A los cuatro meses llegó la muerte, que la comunidad celebró como un renacer después de haber vivido y que D. Antonio, en la Misa, matizó y explicó brevemente: “Cáncer… que en vida has trocado”.
Este episodio que vivimos juntos consolidó una amistad personal y una significativa colaboración terapéutica para muchos enfermos: yo les intentaba aliviar sus dolores y sufrimientos, y D. Antonio se apañaba para visitarlos y, con su bien hacer y la veneración y cariño que le profesaban, hacer sus milagros; sólo Dios sabe los conflictos familiares solucionados, las afectividades recuperadas y las gracias que llegaban cuando, como era su costumbre, les daba la bendición antes de salir de casa, y todos, creyentes o no, la recibían con alegría y satisfacción.
Los dos años de convivencia con D. Antonio, y su ejemplo de vida, austeridad y sencillez, me hicieron escuchar con avidez, atención y devoción sus ideas y reflexiones y, discerniendo mis estudios y valoraciones existenciales, entender que la dimensión espiritual es factor esencial para aliviar el sufrir humano. La firmeza con la que se expresaba no dejaba lugar a refutaciones… porque eran verdades inconcusas.

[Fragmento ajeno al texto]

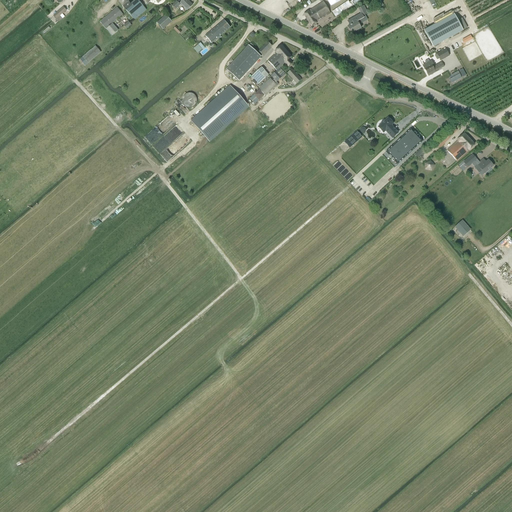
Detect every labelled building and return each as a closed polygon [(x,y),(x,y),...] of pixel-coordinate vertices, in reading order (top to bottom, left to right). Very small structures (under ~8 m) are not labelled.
[(134,20),(146,10),(137,0),(131,5),(127,0),(119,0),(118,1),(134,20)] [(187,10),(192,5),(186,0),(183,0),(180,3),(187,10)] [(352,1),(349,3),(348,1),(332,12),(335,17),(351,6),(360,0),(355,0),(354,0),(352,1)] [(176,9),(180,5),(177,1),(172,6),(176,9)] [(316,22),(330,13),(323,2),(311,10),(303,15),(311,26),(316,23),(316,22)] [(348,21),(350,26),(348,27),(351,34),(361,29),(359,25),(357,22),(364,19),(363,16),(368,13),(364,6),(358,9),(361,14),(348,21)] [(63,7),(56,13),(53,16),(56,19),(66,10),(63,7)] [(106,29),(123,15),(117,8),(100,22),(106,29)] [(456,14),(454,15),(424,31),(433,47),(463,31),(457,20),(459,19),(456,14)] [(162,29),(171,21),(165,15),(156,23),(162,29)] [(211,43),(229,28),(223,20),(205,36),(211,43)] [(127,30),(132,26),(128,21),(123,25),(127,30)] [(112,36),(118,31),(112,24),(106,29),(112,36)] [(173,29),(179,35),(181,32),(176,27),(173,29)] [(263,55),(272,46),(267,42),(258,51),(263,55)] [(203,50),(198,44),(194,48),(198,54),(203,50)] [(227,69),(239,80),(260,56),(248,45),(227,69)] [(281,52),(284,49),(281,45),(275,51),(276,53),(268,61),(276,71),(279,68),(284,63),(286,62),(282,58),(283,57),(282,56),(281,57),(279,55),(281,54),(281,53),(281,52)] [(85,66),(100,53),(95,47),(80,59),(85,66)] [(291,57),(284,49),(281,52),(281,53),(281,54),(279,55),(281,57),(282,56),(283,57),(282,58),(286,62),(284,63),(288,67),(292,63),(289,59),(291,57)] [(440,61),(449,56),(446,50),(437,55),(440,61)] [(425,62),(426,64),(424,65),(426,69),(424,69),(427,74),(429,73),(430,75),(435,73),(435,72),(444,67),(441,63),(435,66),(435,67),(433,68),(432,66),(433,65),(431,61),(429,62),(428,60),(425,62)] [(258,84),(268,75),(261,68),(251,76),(258,84)] [(279,68),(276,71),(271,76),(276,82),(285,74),(279,68)] [(296,84),(301,80),(291,69),(287,74),(296,84)] [(452,83),(461,78),(458,72),(454,74),(455,76),(453,78),(450,80),(452,83)] [(259,89),(253,95),(249,99),(254,104),(258,100),(259,100),(265,95),(266,96),(277,86),(270,79),(259,89)] [(230,86),(190,121),(210,142),(249,107),(230,86)] [(186,108),(197,104),(193,92),(182,96),(186,108)] [(382,124),(378,128),(383,133),(385,131),(392,139),(398,133),(393,128),(392,129),(390,127),(393,124),(392,123),(392,122),(390,119),(389,120),(388,119),(385,121),(384,121),(383,121),(382,121),(382,122),(382,123),(382,124)] [(167,161),(191,142),(185,135),(181,129),(177,132),(175,128),(175,127),(173,128),(173,130),(170,130),(173,134),(173,138),(177,138),(177,142),(178,142),(177,148),(178,148),(176,149),(168,149),(167,148),(166,150),(157,150),(167,161)] [(440,149),(457,131),(452,127),(445,135),(444,134),(434,145),(435,146),(436,145),(440,149)] [(397,142),(386,152),(389,156),(388,156),(390,159),(391,158),(392,159),(391,159),(393,162),(394,161),(395,162),(397,164),(408,154),(422,142),(419,138),(420,137),(417,135),(417,136),(416,135),(417,134),(415,132),(414,133),(413,132),(411,129),(399,140),(401,141),(398,143),(397,142)] [(356,132),(344,143),(349,149),(362,138),(356,132)] [(469,151),(474,145),(472,142),(464,134),(457,140),(457,141),(447,151),(457,162),(469,151)] [(423,148),(422,149),(415,155),(420,159),(427,152),(423,148)] [(482,161),(479,163),(477,160),(472,154),(463,162),(468,168),(472,165),(474,167),(477,165),(484,174),(487,172),(488,173),(489,173),(490,171),(490,170),(489,169),(493,166),(488,160),(484,164),(482,161)] [(429,171),(436,166),(430,159),(424,164),(429,171)] [(462,237),(470,230),(462,221),(454,228),(462,237)]
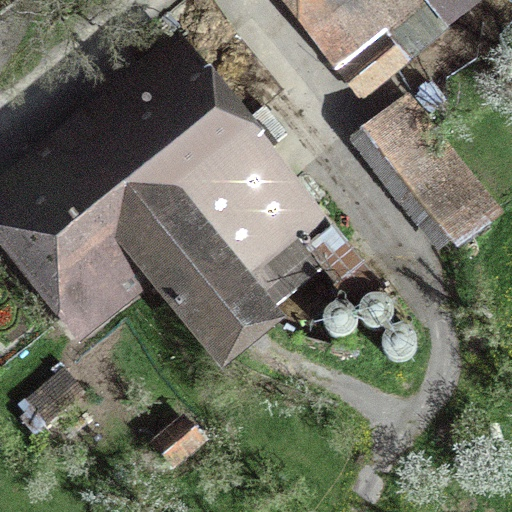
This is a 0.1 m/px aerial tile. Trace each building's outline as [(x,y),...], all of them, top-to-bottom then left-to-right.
[(0,0),(0,38),(52,3),(49,0),(0,0)] [(279,0),(356,102),(483,0),(279,0)] [(200,30),(0,181),(0,264),(78,360),(151,303),(212,379),(277,327),(309,369),(399,300),(200,30)] [(409,101),(357,140),(448,262),(500,224),(409,101)] [(62,377),(8,412),(24,435),(77,400),(62,377)]
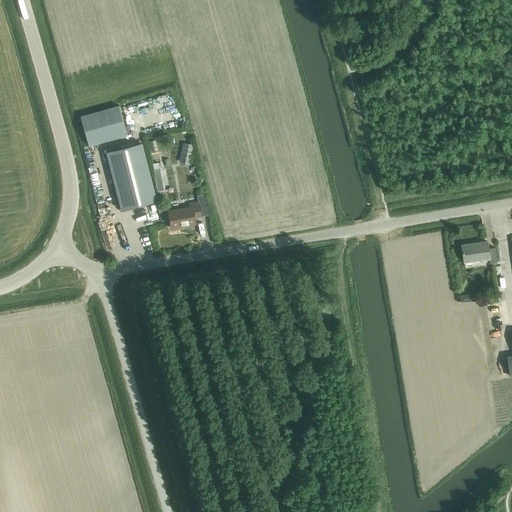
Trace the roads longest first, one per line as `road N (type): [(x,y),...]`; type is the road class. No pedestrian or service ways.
road 1 (tertiary): [(99,271),(511,203)]
road 2 (tertiary): [(56,247),(70,203),(69,173),(22,0)]
road 3 (unclassified): [(166,511),(99,271)]
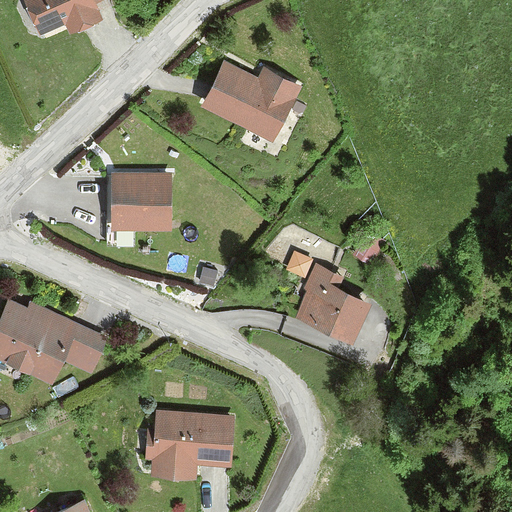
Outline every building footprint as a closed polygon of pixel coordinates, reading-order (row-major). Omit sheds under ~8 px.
[(99,15),(92,0),(29,0),(42,29),(67,18),(77,14),(81,23),(99,15)] [(81,23),(77,14),(67,18),(71,27),(81,23)] [(272,135),(297,85),(267,70),(260,82),(225,63),(206,101),(272,135)] [(135,242),(135,222),(115,222),(115,188),(115,174),(107,174),(108,242),(135,242)] [(168,220),(169,174),(115,174),(115,188),(115,222),(135,222),(151,223),(151,220),(168,220)] [(359,248),(380,233),(371,221),(350,235),(359,248)] [(304,273),(311,258),(296,251),(289,266),(304,273)] [(350,330),(364,301),(334,287),(337,282),(330,279),(333,272),(316,265),(307,286),(311,288),(302,308),(350,330)] [(337,282),(340,275),(333,272),(330,279),(337,282)] [(83,382),(103,337),(13,295),(10,301),(71,329),(53,368),(83,382)] [(53,368),(71,329),(10,301),(0,321),(0,350),(51,374),(53,368)] [(228,458),(231,417),(159,412),(158,431),(156,453),(155,468),(177,470),(178,455),(193,456),(228,458)] [(156,453),(158,431),(151,430),(149,452),(156,453)] [(192,471),(193,456),(178,455),(177,470),(192,471)] [(87,511),(83,501),(56,511),(87,511)]
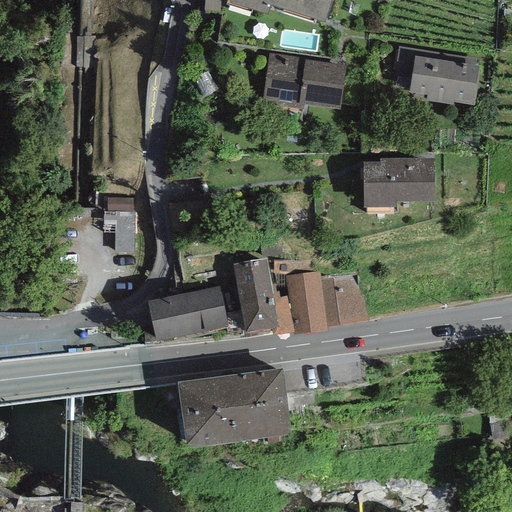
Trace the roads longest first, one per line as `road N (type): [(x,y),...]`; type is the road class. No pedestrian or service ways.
road 1 (primary): [(0,383),(511,318)]
road 2 (residential): [(183,0),(153,167),(164,261),(155,281),(106,314),(56,331),(0,334)]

Como origen de las enfermedades, señalaba los pecados capitales que además tenían su propia vacuna: contra soberbia, humildad; contra lujuria, etc., y las bienaventuranzas como una singular propedéutica para la prevención primaria que, con la práctica de los consejos evangélicos, indicaban con precisión los “fármacos” más eficaces e integradores que existen. Así argumentaba que el fracaso de la medicina es tratar el cuerpo y olvidarse del alma: el ser humano sin alma no tiene porvenir.
D. Antonio me regaló el Tercer Abecedario Espiritual de Francisco de Osuna, para que lo estudiara como un libro de medicina interna, porque desde que lo descubrió recién ordenado sacerdote, lo había utilizado como fonendoscopio espiritual que le había permitido auscultar y conocer el alma, y poder orientar y dirigir a las personas al encuentro con Dios que, siendo nuestro origen, es la meta definitiva donde alcanzar la plenitud para la fuimos creados.